Koşa koşa gidiyor ömür,
Gitme dersin
Gider.
Kal dersin
Kalmaz. 13.07.2008 02.19 Y.Yüksel

Bu şiiri yazdım gecenin sabaha erişeceği saatlerde…

İçimden şimşek gibi gelip geçtiler de kimi sözcükler kaleme ulaşana kadar gitti. Olsun, kalan sağlar şiire girdiler ya yetti. İzinimin ortasında, işe başlayacağım tarih düşünce aklıma; gelme dedim gelme, ömrüme ise; gitme dedim gitme…

“ara ara göç ettiler bırakarak yoldaşları

gözler yaşlı terkettiler ağlayan gurbet kuşlarıg

gönül ezik, ayrılırken alem duydu feryatları

cana, dosta sarılırken "döneceğiz" diyordu gurbet kuşları.”

Dilimde bu şarkı… Kuzenlerimi uğurladım uğurlayalı söyleyip duruyorum.

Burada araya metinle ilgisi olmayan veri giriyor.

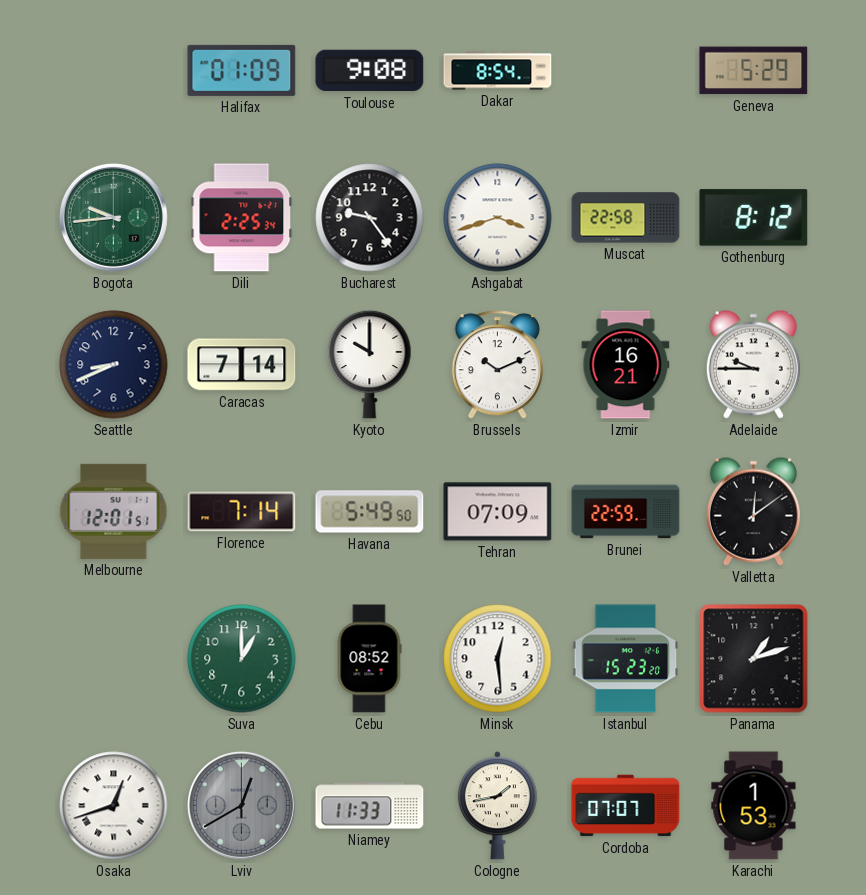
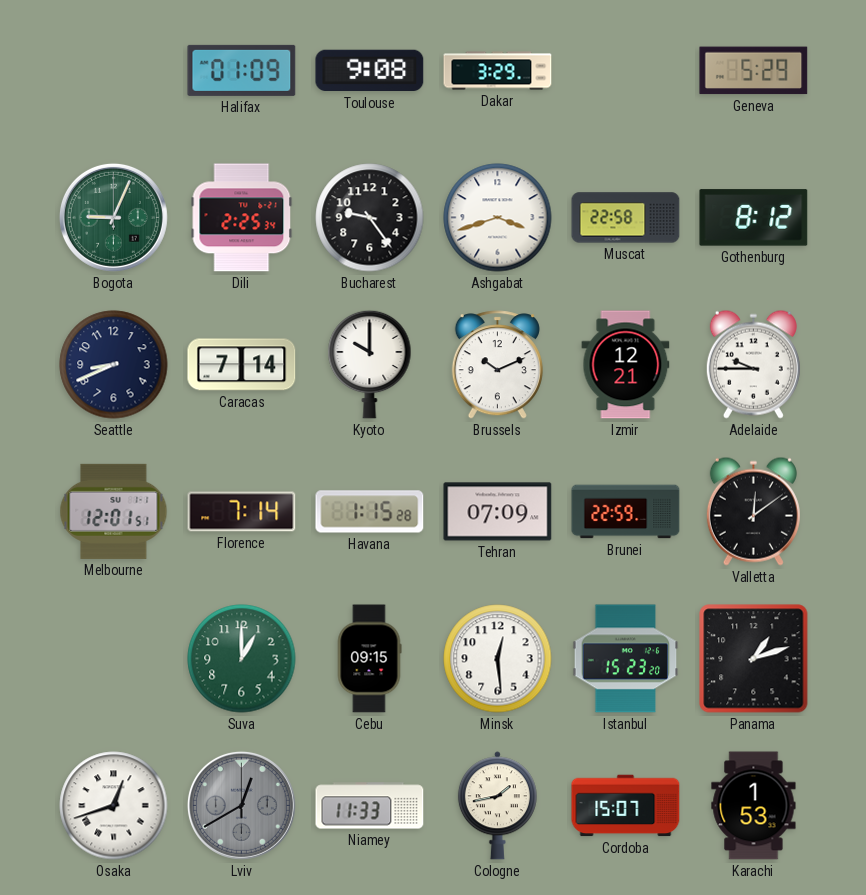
Dakar: 8:54 -> 3:29
Bogota: 9:44 -> 9:04
Izmir: 16:21 -> 12:21
Havana: 5:49 -> 1:15
Cebu: 08:52 -> 09:15
Cordoba: 07:07 -> 15:07
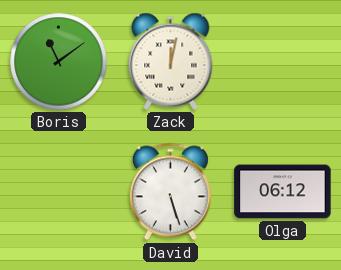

Gözlerim nemleniyor hemencecik. İnanılmaz bir duygu yoğunluğu sarıyor hemen. Susup kalıyorum. Kuşlar gibl geldiler gecenin sabaha eriştiği saatlerde… Kuşlar gibi gittiler akşamın geceye vuran demlerinde…

Bir varmış da bir yokmuş gibi…

Her yıl, yaşamdan dakikaları oldukça, onlar böyle gurbet kuşları gibi bir yan vatan, bir yan acı vatan… Bir ekmeğe sarılıyorlar, bir simide… Bir lahana dolmasına dalıyorlar, bir un helvasına…

Kene mene hak getire… Yeşile koşuyorlar, bir denizin köpüğüne… Bu sene izin günlerim gurbet kuşları ile geçti…

Sabahın serinliğini uykuda, gecenin koyuluğunu sohbette tükettik… Ne gecenin koyuluğu bitti, ne sabahın serinliği… ama onlar; gittiler gurbet kuşları gibi… “Gidipte gelmemek, gelipte bulamamak sözü oyuyor içimi usul usul, gecenin neminde.

Çoktandır ağlamamıştım böyle doya, doya. Taaki misafirliğe gittiğimiz evde baktığımız resimlerden birinde gözüme çarpan kareyi görene kadar… Yetti, gecenin yağmuru ile duygularımın yağmuru yarıştı adeta. Durmadı, durdurmadım da açıkcası. Neydi o kare diyeceksiniz? O kare, ayakkabılarımdaki delikti. Öyle fakirdik işte…

Uğramadım net’e, met’e. Günlük gazeteleri de görüş alanıma sokmadım, tv’yi de. O yüzden Ergenekon bana yabancı. Kimler gelmiş, kimler gitmiş ergenekon’dan bilmiyorum ama aklımda kalan glock tabanca.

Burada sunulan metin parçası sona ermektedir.